A fist-sized dust plume billowed there, raised-if he could believe his eyes-by a horde of black dots beneath it.

His first self-centered thought put Elabon Escrissar's name on one of those fast-moving dots, and he'd started back toward the village before common sense regained a foothold in his mind. He knew the whole story of Quraite, zameeka, Ral's Breath, and Laq, and how he, himself, had gotten bound up in it. But, there was no reason-no reason at all-for anyone in Urik to think a third-rank templar with a forty-gold-piece price on his head had found refuge at a distant druid oasis. There was no reason to think anyone in Urik knew Quraite's name and every reason to believe that Telhami and the guardian kept its precise location a well-secured secret.

So h

e turned about-face, retraced a hundred paces, and stopped again.

Something was on the salt plain. Maybe it would skirt the guarded land; he wasn't at all certain how Quraite's protective magic worked. But, maybe it wouldn't. Maybe the druids would know the instant a stranger set foot in their, private wilderness. But, maybe they wouldn't. There were trees everywhere, trees as high as the walls of Urik, without battlements and watchtowers.

Regulators patrolled the Urik walls sometimes, when King Hamanu dragged the war bureau off on campaign.
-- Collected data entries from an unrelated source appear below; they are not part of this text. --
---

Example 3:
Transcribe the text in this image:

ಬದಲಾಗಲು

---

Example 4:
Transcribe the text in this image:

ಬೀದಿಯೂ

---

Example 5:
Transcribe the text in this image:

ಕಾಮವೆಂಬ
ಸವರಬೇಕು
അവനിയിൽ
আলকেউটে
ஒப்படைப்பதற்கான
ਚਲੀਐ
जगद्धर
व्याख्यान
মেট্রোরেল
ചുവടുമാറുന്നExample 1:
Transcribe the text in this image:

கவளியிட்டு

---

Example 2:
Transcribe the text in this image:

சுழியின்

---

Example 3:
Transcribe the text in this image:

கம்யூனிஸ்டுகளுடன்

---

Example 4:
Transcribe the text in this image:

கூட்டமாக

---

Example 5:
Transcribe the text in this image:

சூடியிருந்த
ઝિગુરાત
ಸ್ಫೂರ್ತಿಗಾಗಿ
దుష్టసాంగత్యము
It was light duty with clear-cut orders: Report what you see, within the walls or outside them. Do your duty and let superiors make the decisions.

Pavek spun around again and headed for the village.
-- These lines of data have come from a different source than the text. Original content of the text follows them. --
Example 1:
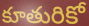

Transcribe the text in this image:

కూతురికో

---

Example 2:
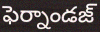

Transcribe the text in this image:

ఫెర్నాండజ్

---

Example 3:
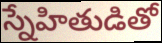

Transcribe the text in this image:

స్నేహితుడితో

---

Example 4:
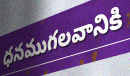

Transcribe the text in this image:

ధనముగలవానికి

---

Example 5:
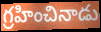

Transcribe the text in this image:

గ్రహించినాడు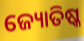
ଜ୍ୟୋତିଷ୍କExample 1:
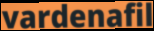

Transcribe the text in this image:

vardenafil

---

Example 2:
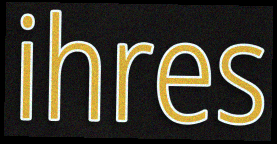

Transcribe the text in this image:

ihres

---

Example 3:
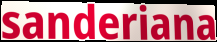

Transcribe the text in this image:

sanderiana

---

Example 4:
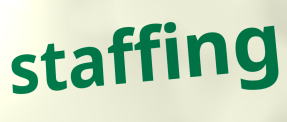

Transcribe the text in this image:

staffing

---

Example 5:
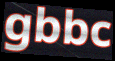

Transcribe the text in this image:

gbbc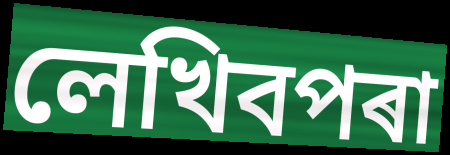
লেখিবপৰা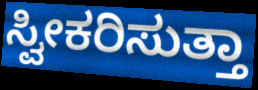
ಸ್ವೀಕರಿಸುತ್ತಾ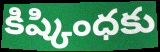
కిష్కింధకు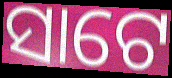
ସାଟେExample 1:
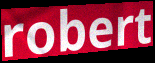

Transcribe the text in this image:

robert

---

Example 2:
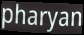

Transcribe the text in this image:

pharyan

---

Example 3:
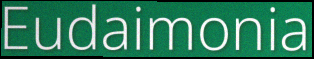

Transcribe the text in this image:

Eudaimonia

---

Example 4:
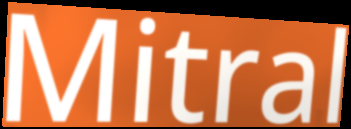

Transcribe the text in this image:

Mitral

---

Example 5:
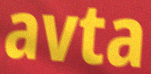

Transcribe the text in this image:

avta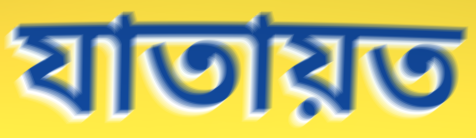
যাতায়তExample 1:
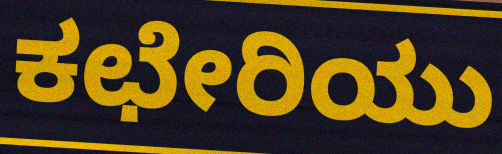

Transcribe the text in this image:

ಕಛೇರಿಯು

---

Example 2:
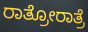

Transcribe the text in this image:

ರಾತ್ರೋರಾತ್ರೆ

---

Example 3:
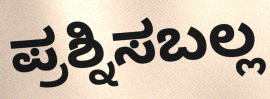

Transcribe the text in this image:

ಪ್ರಶ್ನಿಸಬಲ್ಲ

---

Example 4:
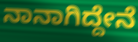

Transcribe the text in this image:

ನಾನಾಗಿದ್ದೇನೆ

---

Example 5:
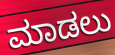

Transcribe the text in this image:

ಮಾಡಲು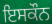
ਇਸਕੌਨ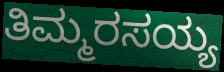
ತಿಮ್ಮರಸಯ್ಯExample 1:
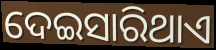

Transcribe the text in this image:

ଦେଇସାରିଥାଏ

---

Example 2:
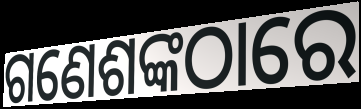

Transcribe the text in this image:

ଗଣେଶଙ୍କଠାରେ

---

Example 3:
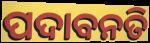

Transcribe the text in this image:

ପଦାବନତି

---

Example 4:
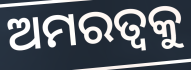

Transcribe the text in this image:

ଅମରତ୍ୱକୁ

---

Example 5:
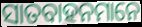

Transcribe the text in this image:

ସାତବାହନମାନେ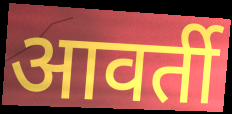
आवर्ती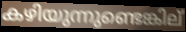
കഴിയുന്നുണ്ടെങ്കില്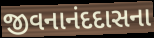
જીવનાનંદદાસના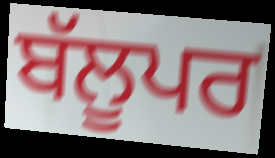
ਬੱਲੂਪਰ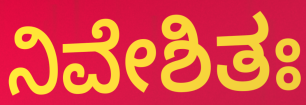
ನಿವೇಶಿತಃ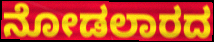
ನೋಡಲಾರದ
The broad green crown of village trees loomed in front of him, distinct from the dust plume, which had not grown noticeably. Another black dot had appeared between him and the village. It was moving, growing, coming toward him, resolving itself into a dwarf's stocky silhouette.

Yohan, and immensely relieved that he wasn't going to have to trek all the way to Telhami's grove to deliver his message. The dwarf spoke first: "The elves are coming, they'll be here by midday. Grandmother and the others are waiting for them in the village. No lessons today."

"Elves?" Pavek stared at the dust cloud, asking himself if that was what he saw.

"Moonracers. The whole tribe of them, and their herd. And a barrel or two of honey-ale."

The dwarf came close and clapped him across the back, as casual a gesture as they'd exchanged, but his thoughts were still on the elves.